Occubuit quoque, postquam cruentus multorum hostium cruore gladium suum inebriaverat, Willelmus Longa-Spata, cum Roberto de Ver et aliis quampluribus militibus praeclaris et servientibus…

De la maison du Temple in n'échappa que trois chevaliers seulement ; de celle de l'Hôpital que quatre, un cinquième perdant tout son sang par ses blessures, mourut avant d’arriver à Acre. De la maison des Teutoniques trois seulement s'échappèrent à demi morts. Dans ce funeste combat, outre les templiers et les autres susdits, des hommes illustres perdirent la vie, tels que Raoul de Coucy, chevalier vaillant et fameux ; Hugues, comte de Flandre, homme puissant et célèbre ; Hugues Lebrun, comte de la Marche, dont le père était mort peu de temps auparavant à Damiette, ainsi que le comte de Ponthieu, pèlerin ; enfin, pour tout dire en peu de mots, toute la noblesse de France fut massacrée et périt en ce lieu…

 

Ainsi avait succombé Guillaume Longue-Épée après avoir plongé son glaive dans le sang d’un grand nombre d’ennemis, ainsi que Robert de Ver et une foule d’autres, tant chevaliers illustres que sergents…


 

By - Page 166 page 102. De la lettre reçue par Richard de Cornouailles relatant la bataille de la Mansoure voir L13

 

Notons que Matthieu Paris se contredit lui-même sur les dates car il parle bien dans ce passage du mercredi des cendres donc au début du Carême pour le passage du Thanis et non plus après Pâques. De même, la dispute entre Robert d'Artois et Guillaume de Sonnac a bien lieu avant l'entrée dans Mansourah et non après.

 

Bz - Pour finir, Matthieu Paris fait une rétrospective des 50 dernières années en finissant par 1250 (25x50 années depuis le Christ) Tome V pages 192-194 et 196. pages 140, 143 et 146

 

Capti sunt, occisi, et dissipati conventus, Templi, Hospitalis, Sanctae Maria Theutonicorum, et Santi Lazari, bis.

 

Templarii quoque, ex odio Papali sumentes [occasiones], eum voluerunt Soldano tradere Babiloniae.

 

Sarracenis hoc ultime hujus quadragenae annorum ad votum triumphantibus, totum Chritianorum exercitum, prob dolor, trucidatur in Egipto, ex omni Franciae, Templi, Hospitalis, Sanctae Mariae Theutonicorum, et Sancti Lazari, constans nobilitate ; ubi etiam captus est cum duobus fratribus, Pictaviae et Provinciae comitibus, pius Francorum rex Ludowicus. Willelmus quoque Longa-Spata cum multis Angliae nobilibus ibidem interiit interfectus, Roberto fratre dicti regis, comite scilicet Atrabatensi, fugiente de praelio et submerso.

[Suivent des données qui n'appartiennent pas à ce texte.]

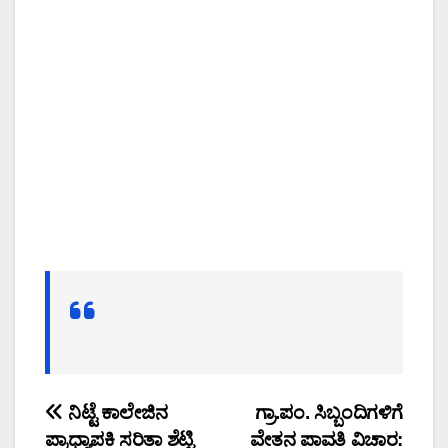
Post
ನಿಟ್ಟೆ ಕಾಲೇಜಿನ
ಗ್ರಾ.ಪಂ. ಸಿಬ್ಬಂದಿಗಳಿಗೆ
ಪ್ರಾಧ್ಯಾಪಕಿ ಸರಿತಾ ಶೆಟ್ಟಿ
ವೇತನ ಪಾವತಿ ವಿಚಾರ:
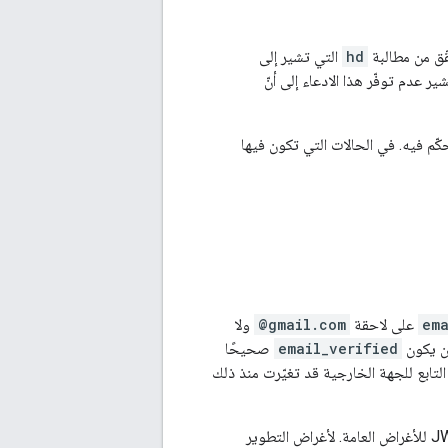
hd
التي تشير إلى
عدم توفّر هذا الادعاء إلى أنّ
د إلكتروني وتتحكّم فيه. في الحالات التي تكون فيها
ema
على لاحقة
@gmail.com
ولا
email_verified
صحيحًا
تكون ملكية حساب البريد الإلكتروني التابع للجهة الخارجية قد تغيّرت منذ ذلك
بدلاً من كتابة الرمز الخاص بك لتنفيذ خطوات التحقّق هذه، ننصحك بشدة باستخدام مكتبة برامج Google API لمنصتك أو مكتبة JWT للأغراض العامة. لأغراض التطوير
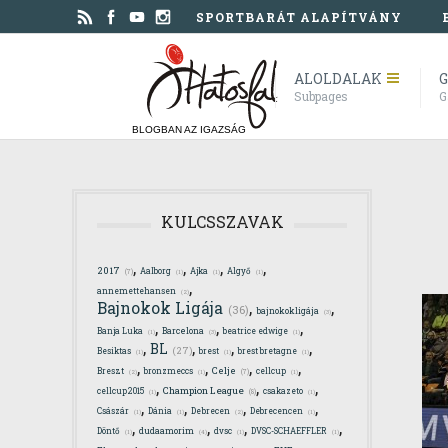
SPORTBARÁT ALAPÍTVÁNY
ALOLDALAK
G
Subpages
G
BLOGBAN AZ IGAZSÁG
KULCSSZAVAK
,
,
,
,
2017
Aalborg
Ajka
Algyő
(7)
(1)
(1)
(1)
,
annemettehansen
(2)
,
,
Bajnokok Ligája
(36)
bajnokokligája
(3)
,
,
,
Banja Luka
Barcelona
beatrice edwige
(1)
(3)
(1)
,
,
,
,
BL
(27)
Besiktas
brest
brest bretagne
(1)
(1)
(1)
,
,
,
,
Celje
Breszt
bronzmeccs
cellcup
(7)
(2)
(1)
(1)
,
,
,
Champion League
cellcup2015
csakazeto
(8)
(1)
(1)
,
,
,
,
Császár
Dánia
Debrecen
Debrecencen
(1)
(1)
(2)
(1)
,
,
,
,
Döntő
dudaamorim
dvsc
DVSC-SCHAEFFLER
(1)
(4)
(1)
(1)
,
,
,
,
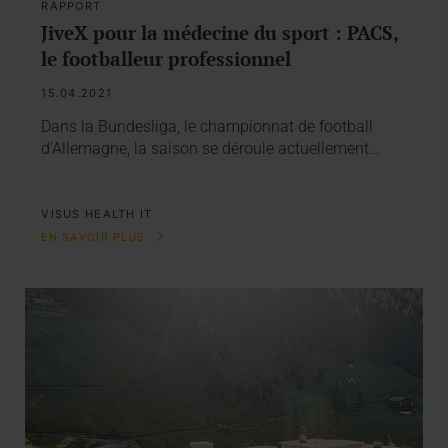
RAPPORT
JiveX pour la médecine du sport : PACS,
le footballeur professionnel
15.04.2021
Dans la Bundesliga, le championnat de football
d’Allemagne, la saison se déroule actuellement…
VISUS HEALTH IT
EN SAVOIR PLUS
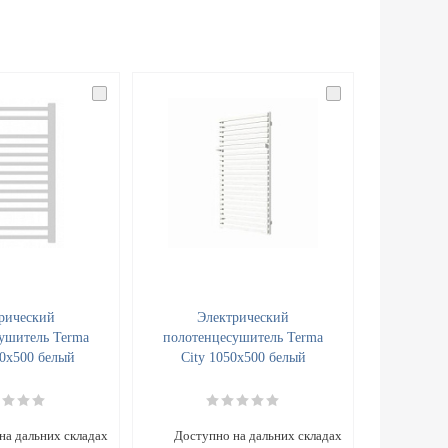
рический
Электрический
ушитель Terma
полотенцесушитель Terma
0x500 белый
City 1050x500 белый
на дальних складах
Доступно на дальних складах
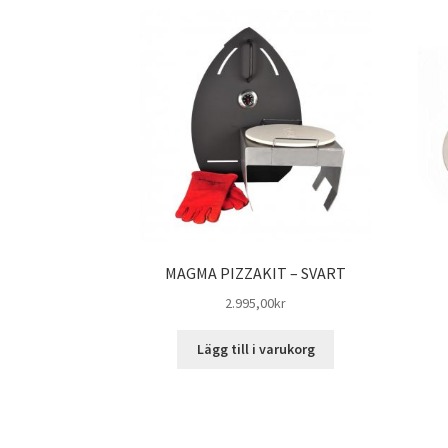
MAGMA PIZZAKIT – SVART
2.995,00
kr
Lägg till i varukorg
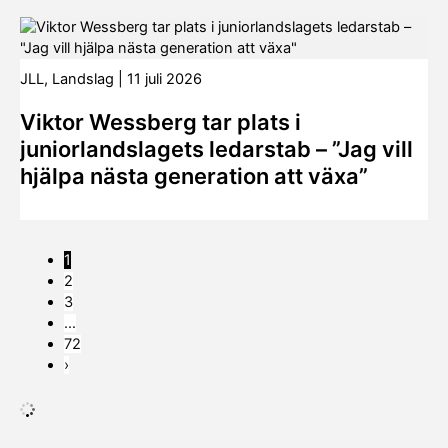
JLL
,
Landslag
|
11 juli 2026
Viktor Wessberg tar plats i
juniorlandslagets ledarstab – ”Jag vill
hjälpa nästa generation att växa”
1
2
3
…
72
›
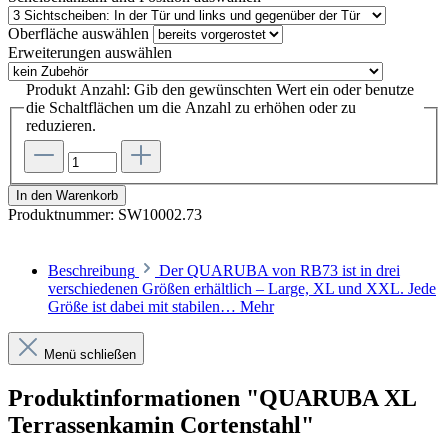
Oberfläche
auswählen
Erweiterungen
auswählen
Produkt Anzahl: Gib den gewünschten Wert ein oder benutze
die Schaltflächen um die Anzahl zu erhöhen oder zu
reduzieren.
In den Warenkorb
Produktnummer:
SW10002.73
Beschreibung
Der QUARUBA von RB73 ist in drei
verschiedenen Größen erhältlich – Large, XL und XXL. Jede
Größe ist dabei mit stabilen…
Mehr
Menü schließen
Produktinformationen "QUARUBA XL
Terrassenkamin Cortenstahl"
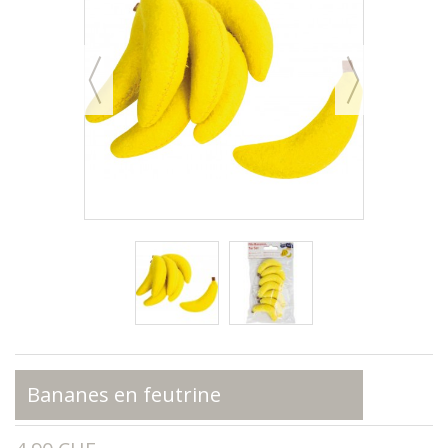
Bananes en feutrine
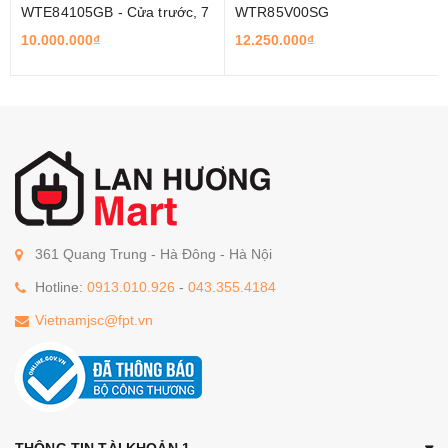
WTE84105GB - Cửa trước, 7
WTR85V00SG
Kg
10.000.000₫
12.250.000₫
361 Quang Trung - Hà Đông - Hà Nội
Hotline:
0913.010.926
-
043.355.4184
Vietnamjsc@fpt.vn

Les frères du Temple, de l’Hopital, de Sainte Marie des Teutoniques, et de Saint Lazare, sont pris, tués et dispersés deux fois ;

  

Les Templiers, prenant occasion de la haine du Pape, cherchent à livrer Frédéric au Soudan de Babylone.

 

Cette dernière année, qui est la cinquantième, les sarrasins triomphent au gré de leur vœux, et l’armée chrétienne, composée de toute la noblesse de France, du Temple, de l’Hopital, de Sainte Marie des Teutoniques et de Saint Lazare, est massacrée tout entière en Égypte : ô douleur ! le pieux roi de France Louis y est pris aussi avec ses deux frères, les comtes de Poitou et de Provence. Guillaume Longue-Épée, et beaucoup de nobles Anglais périssent par l’épée en cette occasion. Robert, comte d’Artois et frère du dit roi, s’enfuit du combat et se noie.